Evans a observé que la grande majorité des entrées contenait des listes ou des documents comptables. En fait, les textes en linéaire B sont constitués de groupes de variables de deux à huit signes, qui suit souvent un signe isolé (représentant un animal stylisé ou objet) suivi d'un chiffre. Il a compilé une table où il y avait un système décimal, mais dans lequel il est égal à zéro, dans lequel les traits verticaux indiquent les unités, les sections horizontales des dizaines, des roues pour des centaines et des cercles avec des rayons milliers, des cercles avec des rayons, mais avec un trait d'union au milieu des dizaines de milliers.

Evans n'a pas pu terminer son travail de catalogage des textes, ou pour trouver la clé pour les déchiffrer. Les premières publications contenant des inscriptions étaient disponibles après Première Guerre mondiale, mais nous devons attendre de nombreuses années à venir et la fin de Guerre mondiale pour une publication complète des comprimés, dont certains dans l'intervalle, ont été détruits ou endommagés.

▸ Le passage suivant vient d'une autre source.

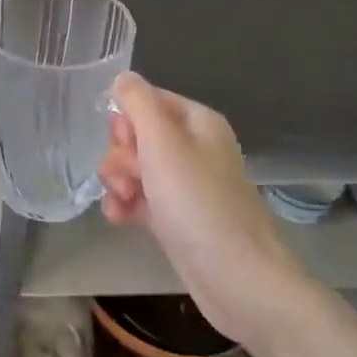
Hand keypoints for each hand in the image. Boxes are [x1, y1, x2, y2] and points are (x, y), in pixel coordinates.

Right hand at [97, 72, 310, 342]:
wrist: (238, 280)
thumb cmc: (198, 204)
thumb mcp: (162, 143)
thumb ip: (139, 103)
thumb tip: (123, 77)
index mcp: (198, 122)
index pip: (148, 100)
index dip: (127, 120)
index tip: (126, 143)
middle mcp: (194, 148)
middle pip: (137, 134)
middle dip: (121, 154)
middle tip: (128, 177)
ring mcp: (185, 184)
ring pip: (134, 167)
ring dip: (118, 181)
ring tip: (122, 202)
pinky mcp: (176, 217)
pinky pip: (140, 197)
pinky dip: (125, 204)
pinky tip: (119, 219)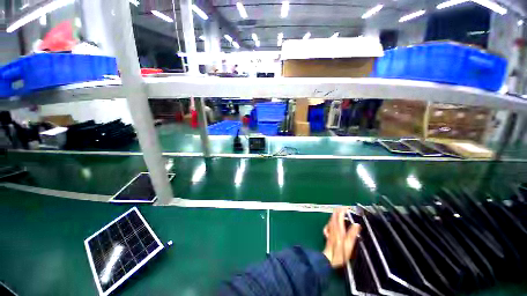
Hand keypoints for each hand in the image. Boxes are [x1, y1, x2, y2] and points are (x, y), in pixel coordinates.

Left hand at [322, 207, 360, 268]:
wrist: (329, 258)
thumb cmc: (340, 253)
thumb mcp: (349, 244)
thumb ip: (352, 233)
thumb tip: (357, 224)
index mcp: (338, 227)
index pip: (339, 214)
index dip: (343, 209)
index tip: (348, 207)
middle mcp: (333, 226)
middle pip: (334, 213)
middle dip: (340, 209)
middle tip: (346, 209)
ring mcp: (329, 228)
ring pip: (332, 217)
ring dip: (337, 213)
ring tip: (342, 213)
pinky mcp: (328, 232)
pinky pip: (330, 222)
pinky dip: (333, 219)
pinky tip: (335, 221)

en 1952 le « profane » Michael Ventris (Architecte et archéologue amateur) a annoncé dans une émission de radio de la BBC d'avoir trouvé la solution au casse-tête de linéaire B, en faisant valoir qu'il était une forme archaïque de grec ancien, écrit avec une écriture syllabique:

« Au cours des dernières semaines, je suis venu à la conclusion que, peu importe, les comprimés de Knossos et Pylos devraient être écrits en grec; un grec archaïque et difficile, qui peut être un écrit cinq cents ans avant Homère, et d'ailleurs sous une forme quelque peu abrégée; mais néanmoins grec. »

(BBC Troisième programme, Juin 1952)

En collaboration avec linguiste John Chadwick, professeur à l'Université de Cambridge, les documents ont été patiemment déchiffré.

A Pilo en Péloponnèse en 1939 Il a été trouvé une archive de comprimés linéaire B, la même écriture du palais Knossos, qui ont été photographiées par le photographe américain Alison Frantz, puis a permis le déchiffrage par Michael Ventris. en 1953 le palais de Nestor à Pilo l'archéologue Carl Blegen Je la déniché « comprimé de tripodes ». Cette liste un certain nombre de navires ayant une description du nombre des « oreilles » ou pattes et son design hiéroglyphe côté. La conception a prouvé de manière irréfutable que la tablette a été écrit en grec. Des découvertes récentes et Kafkania Thessalie ils semblent aussi à antidater l'invention de cette écriture, dérivée de versions antérieures Crète et hiéroglyphique Un linéaire, 17 siècles avant Christ.[1]

notes

  1. ^ Linéaire B, la mère de l'écriture, Federico Ballardin, Il Giornale di Vicenza, 23 juillet 2012, p. 40.

bibliographie

  • John Chadwick, Linéaire B. L'énigme de l'écriture mycénienne, Einaudi, 1959.
  • Louis Godart, L'invention de l'écriture, Einaudi, 2011.
  • Anna Sacconi, Introduction à un cours de philologie mycénienne, La publication Sapienza, 1990.